* Page text *
****

The announcement last week by the United
States of the largest military aid
package in its history – to Israel – was
a win for both sides.
Israeli prime
minister Benjamin Netanyahu could boast
that his lobbying had boosted aid from
$3.1 billion a year to $3.8bn – a 22 per
cent increase – for a decade starting in
2019.
Mr Netanyahu has presented this as a
rebuff to those who accuse him of
jeopardising Israeli security interests
with his government’s repeated affronts
to the White House.
In the past weeks alone, defence
minister Avigdor Lieberman has compared
last year’s nuclear deal between
Washington and Iran with the 1938 Munich
pact, which bolstered Hitler; and Mr
Netanyahu has implied that US opposition
to settlement expansion is the same as
support for the “ethnic cleansing” of
Jews.
American president Barack Obama,
meanwhile, hopes to stifle his own
critics who insinuate that he is
anti-Israel. The deal should serve as a
fillip too for Hillary Clinton, the
Democratic party’s candidate to succeed
Mr Obama in November’s election.
In reality, however, the Obama
administration has quietly punished Mr
Netanyahu for his misbehaviour. Israeli
expectations of a $4.5bn-a-year deal
were whittled down after Mr Netanyahu
stalled negotiations last year as he
sought to recruit Congress to his battle
against the Iran deal.

****

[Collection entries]
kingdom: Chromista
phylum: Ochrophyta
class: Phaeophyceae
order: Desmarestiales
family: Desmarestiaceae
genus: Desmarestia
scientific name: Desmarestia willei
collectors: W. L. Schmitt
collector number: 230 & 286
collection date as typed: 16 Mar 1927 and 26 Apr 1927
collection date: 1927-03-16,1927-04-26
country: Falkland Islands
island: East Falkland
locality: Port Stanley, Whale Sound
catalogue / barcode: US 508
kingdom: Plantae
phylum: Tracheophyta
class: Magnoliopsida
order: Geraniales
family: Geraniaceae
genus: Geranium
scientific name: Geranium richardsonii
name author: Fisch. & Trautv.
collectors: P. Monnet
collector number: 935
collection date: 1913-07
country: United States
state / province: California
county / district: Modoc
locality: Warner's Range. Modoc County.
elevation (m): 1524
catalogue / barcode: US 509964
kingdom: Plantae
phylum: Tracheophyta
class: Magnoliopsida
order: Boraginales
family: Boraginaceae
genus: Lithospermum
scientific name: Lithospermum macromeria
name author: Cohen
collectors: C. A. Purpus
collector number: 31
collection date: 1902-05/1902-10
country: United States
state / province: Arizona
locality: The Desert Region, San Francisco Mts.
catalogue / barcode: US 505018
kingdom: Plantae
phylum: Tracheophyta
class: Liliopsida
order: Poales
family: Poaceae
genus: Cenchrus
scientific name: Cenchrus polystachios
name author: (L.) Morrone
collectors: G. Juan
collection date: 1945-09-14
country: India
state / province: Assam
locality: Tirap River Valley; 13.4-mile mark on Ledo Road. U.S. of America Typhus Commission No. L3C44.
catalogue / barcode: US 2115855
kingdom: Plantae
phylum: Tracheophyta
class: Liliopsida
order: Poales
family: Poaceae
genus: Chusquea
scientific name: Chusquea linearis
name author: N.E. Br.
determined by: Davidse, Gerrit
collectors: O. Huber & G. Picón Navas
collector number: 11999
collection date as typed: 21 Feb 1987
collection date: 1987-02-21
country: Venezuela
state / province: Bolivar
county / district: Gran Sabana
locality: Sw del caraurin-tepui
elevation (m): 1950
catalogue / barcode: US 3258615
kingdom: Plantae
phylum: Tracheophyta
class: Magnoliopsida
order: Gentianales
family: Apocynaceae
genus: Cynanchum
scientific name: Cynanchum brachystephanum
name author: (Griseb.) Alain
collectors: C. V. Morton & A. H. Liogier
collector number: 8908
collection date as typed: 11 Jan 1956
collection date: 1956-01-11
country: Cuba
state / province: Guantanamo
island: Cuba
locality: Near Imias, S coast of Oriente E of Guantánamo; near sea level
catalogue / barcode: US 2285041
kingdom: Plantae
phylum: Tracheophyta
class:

****

* Written request A *
Answer these questions using the article on US military aid to Israel, which appears before the rows:
(i) What was the percentage increase in annual aid?
(ii) What historical agreement did Avigdor Lieberman compare the Iran nuclear deal to?
(iii) How much yearly aid had Israel expected?
* Written request B *
Summarize the article on US military aid to Israel in two sentences.
* Written request C *
Echo the stretch of the aid article from "Mr Netanyahu has" through "the White House.".

* Expected output A *
(i) 22 per cent, from $3.1 billion a year to $3.8bn.
(ii) The 1938 Munich pact.
(iii) $4.5bn a year.

* Expected output B *
The United States announced the largest military aid package in its history for Israel, which raises aid from $3.1 billion to $3.8bn a year for a decade starting in 2019 and gives both Benjamin Netanyahu and Barack Obama a win. The Obama administration quietly punished Netanyahu, though: Israeli expectations of $4.5bn a year were whittled down after he stalled negotiations while recruiting Congress against the Iran deal.

* Expected output C *
Mr Netanyahu has presented this as a
rebuff to those who accuse him of
jeopardising Israeli security interests
with his government’s repeated affronts
to the White House.